児童向け作品を、わざわざ見ようという大人はそんなに多くないだろう。それは一体何故だろう?とふと思う。児童向け作品にも面白いものは多いのに。思うに、一つは先が読めてしまうことにある。子供に、夢を潰すような話は見せられない。例えば「モモ」では、時間泥棒が人から時間を盗むが、さすがに盗んだままで話が終わることはない、ということは読む前から分かる(モモは、独創的な描写にあふれているので、それでも魅力は損われないけれど)。しかし、その決まった型に囚われない児童向け映画も存在する。

若おかみは小学生!」も、まさにそういった挑戦的な映画の一つだった。主人公のおっこは、ある理由で温泉街に一人やってきて、祖母の旅館で働くことになる。人と仲良くなること、仕事を覚えること…そうした目の前の課題を一つ一つ解決していくおっこは、子供たちのお手本になるような立派な子なのである。出来ることは増え、人とも仲良くなる。ラストまでの道筋が、はっきりと見えているように思われた。しかし残り15分といったところで、とある予想もしなかったことが起こる。

やはり実際の人間の心は、物語のようにうまく思った通りにいくというものではないのである。そのことを心のどこかで知っているからこそ、大人は児童向け作品を避けてしまうのかもしれない。そしてこの「若おかみは小学生!」は、人間のリアルな心に丁寧に寄り添っている。加えて、人物の動きなども非常にリアルに描写されているから、見る側に主人公の気持ちが強く伝わってくる。

物語のシチュエーションは「千と千尋の神隠し」にかなり近いけれど、物語の方向性は結構違う。「千と千尋の神隠し」は、主人公がどんどん強くなっていく。一方この映画は、だんだんと登場人物の弱さ、心の脆さのようなものが見えてくる。強くなることも必要だけれど、心の弱さに気付くことも大切だ。特に、大人たちにとっては。

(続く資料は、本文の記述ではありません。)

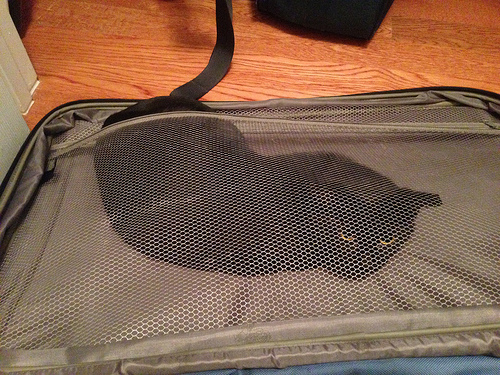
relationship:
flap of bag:
[90, 256, 137, 312] [3, 294, 205, 358]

他人の不幸は蜜の味、というけれど、私たちが時に映画で他人の悲しみを見たくなるのは、人を見下したいからではなくて、誰もが悲しみを背負っていることを再確認したいからなんじゃないかと思う。出来るだけ悲しみのことを考えずに生きていたいけれど、悲しみが間違いなくあるのに、それを無視するのもなかなかに辛いのだ。「幸福路のチー」を映画館で見た時、隣でおばさんが号泣していて、少し心が軽くなったのを思い出した。ああいう大人向けのアニメがこれからも見られることを願うこの頃である。